Komdigi Perketat Perlindungan Anak Lewat Klasifikasi Usia Game

  • 13 Okt 2025 08:24 WIB
  •  Wamena

KBRN, Jakarta: Kementerian Komunikasi dan Digital (Komdigi) RI secara resmi mewajibkan seluruh pengembang game untuk mencantumkan label klasifikasi usia pada produk digital mereka, efektif mulai Januari 2026. Kebijakan ini merupakan langkah serius pemerintah dalam melindungi pemain anak-anak dari paparan konten yang tidak sesuai dengan perkembangan usia mereka.

Direktur Jenderal Ekosistem Digital Komdigi, Edwin Hidayat Abdullah, menegaskan bahwa penerapan klasifikasi ini akan menggunakan sistem Indonesia Game Rating System (IGRS). IGRS membagi kategori usia game menjadi: 3+, 7+, 13+, 15+, dan 18+. Selain itu, terdapat kategori khusus RC (Restricted Content) untuk game yang dinilai tidak layak beredar di Indonesia.

Dalam pelaksanaannya, Komdigi menerapkan sistem penilaian mandiri (self-assessment). Setiap pengembang game diwajibkan untuk menilai dan menentukan sendiri kategori usia yang paling sesuai untuk produk mereka berdasarkan pedoman IGRS.

"Setiap developer harus bertanggung jawab menilai kategori usia game-nya sendiri. Namun, Komdigi akan melakukan pengecekan berkala dan audit untuk memastikan kepatuhan," jelas Edwin Hidayat Abdullah di Jakarta.

Pemerintah tidak main-main dalam pengawasan kebijakan ini. Jika ditemukan ketidaksesuaian rating atau, lebih parah, pelanggaran konten seperti unsur pornografi atau perjudian di dalam game, Komdigi berhak mengambil tindakan tegas.

"Sanksi yang kami berikan bisa berupa peringatan hingga penutupan akses total terhadap game tersebut di Indonesia," tambahnya.

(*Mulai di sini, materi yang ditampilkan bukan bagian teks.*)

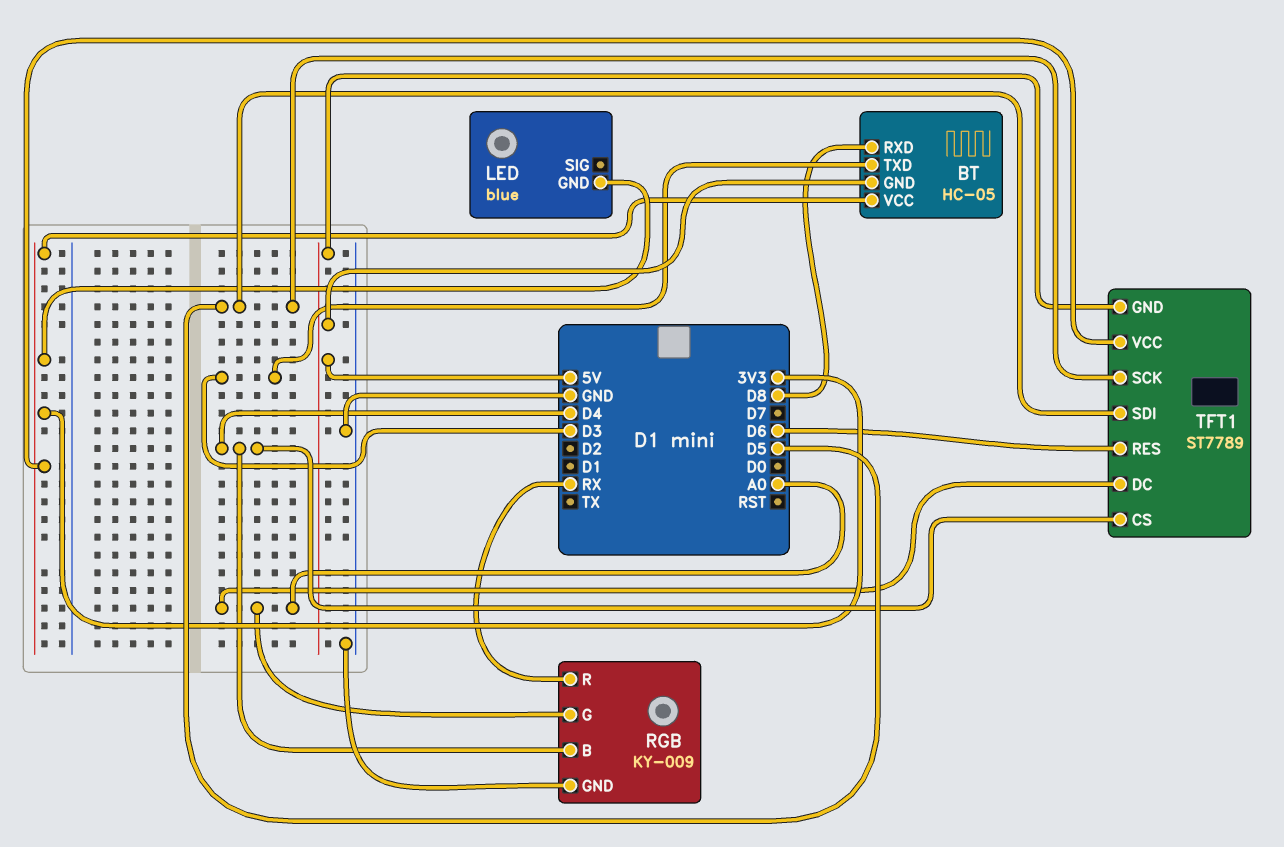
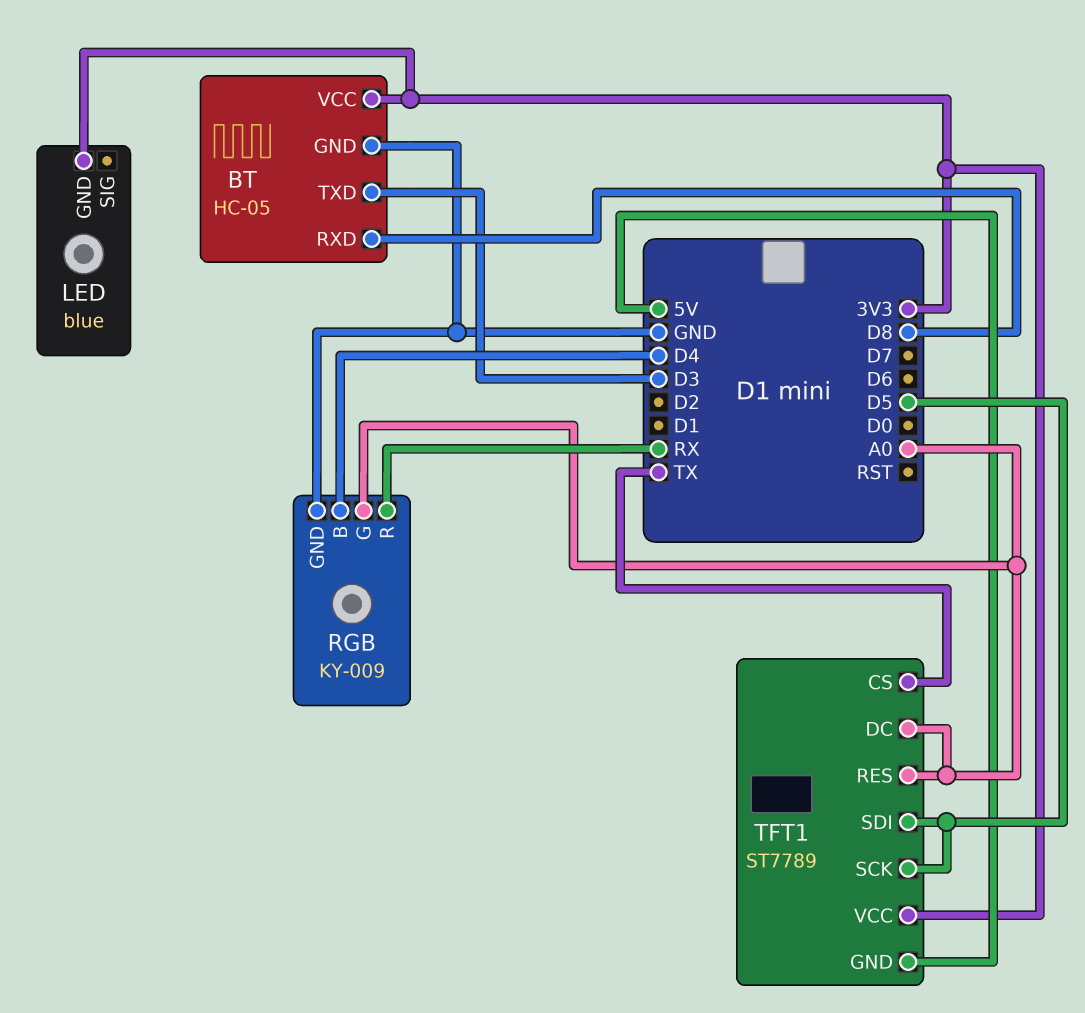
BT pin GND: 5V -> GND
TFT1 pin CS: D4 -> TX
TFT1 pin RES: D6 -> A0

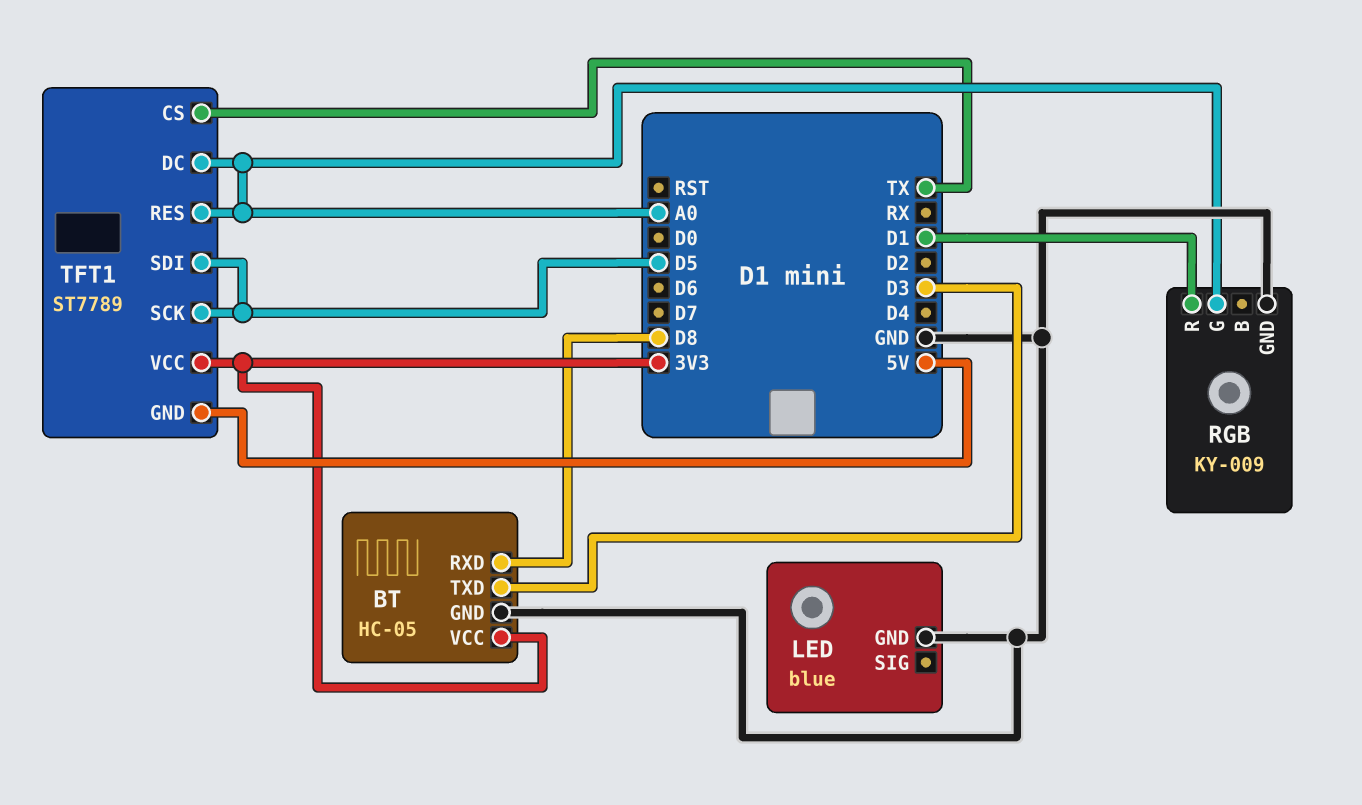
LED pin GND: 3V3 -> GND
RGB pin B: D4 -> none
RGB pin R: RX -> D1

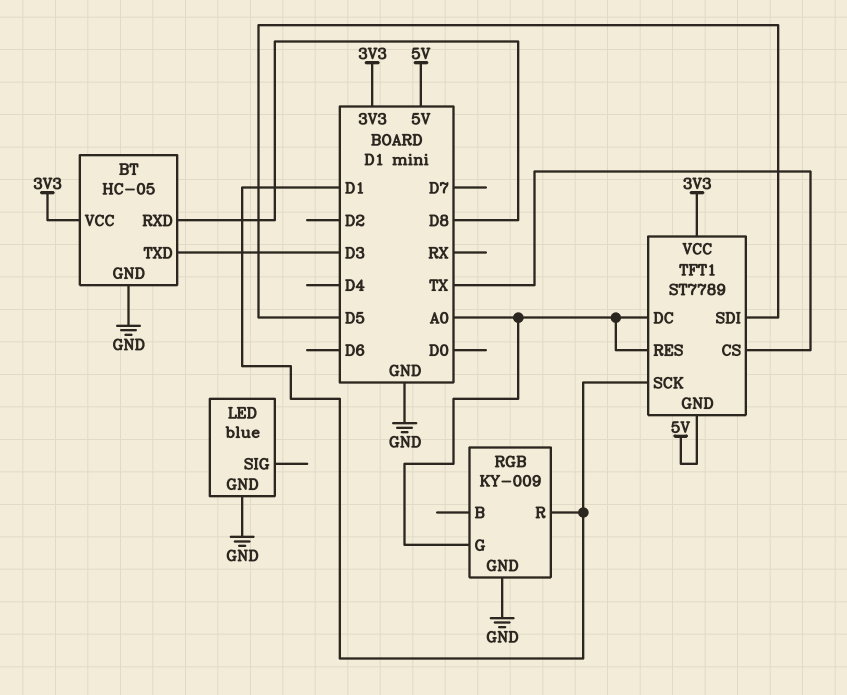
TFT1 pin SCK: D5 -> D1

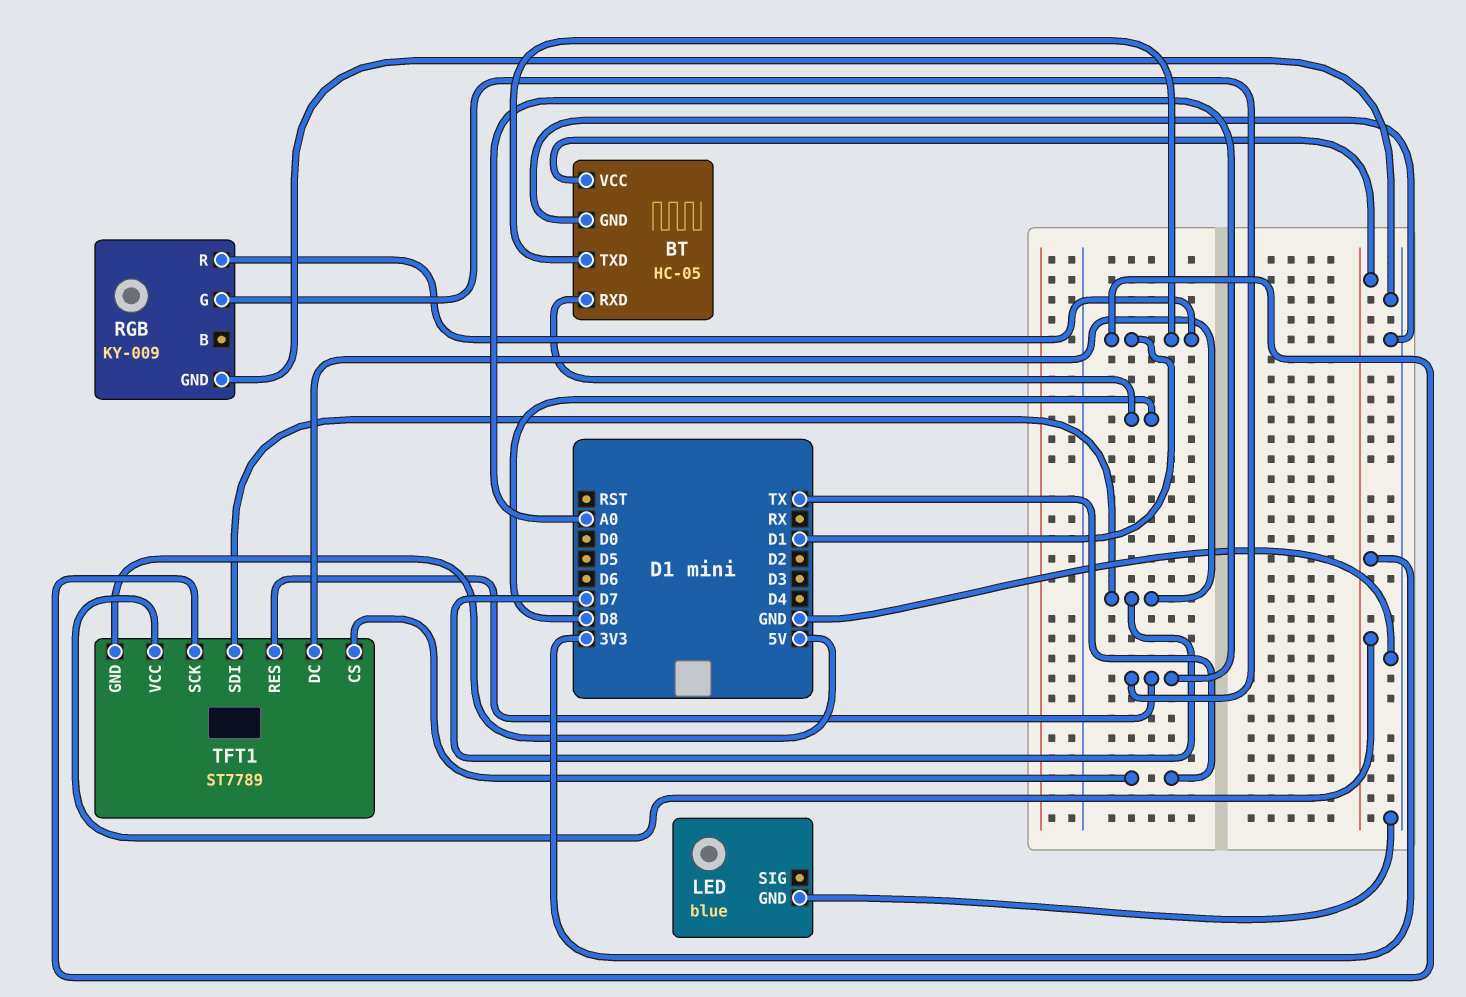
BT pin TXD: D3 -> D1
TFT1 pin DC: A0 -> D7
TFT1 pin SDI: D5 -> D7

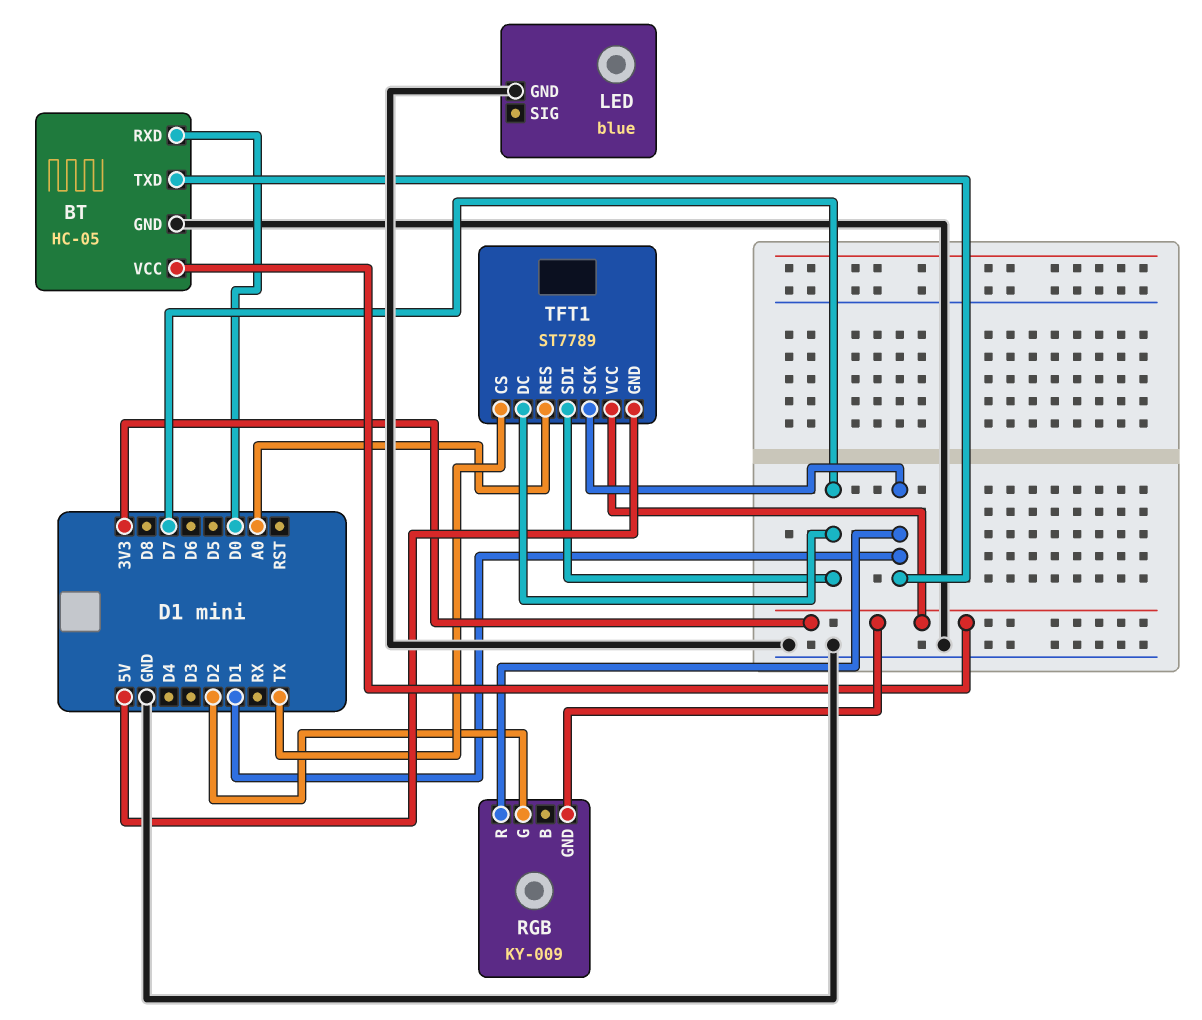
BT pin RXD: D8 -> D0
RGB pin G: A0 -> D2
RGB pin GND: GND -> 3V3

Menariknya, kebijakan kewajiban rating usia ini juga mencakup game buatan pengguna (user-generated content atau UGC) yang dimainkan dan beredar luas di Indonesia. Hal ini menunjukkan komitmen Komdigi untuk mencakup seluruh ekosistem digital game, terlepas dari siapa pengembang utamanya.

Kebijakan ini diharapkan mampu menciptakan ekosistem gaming yang lebih sehat dan bertanggung jawab, sekaligus memberikan informasi yang jelas kepada orang tua dan calon pemain mengenai kesesuaian konten sebelum mereka mengunduh atau memainkan sebuah game.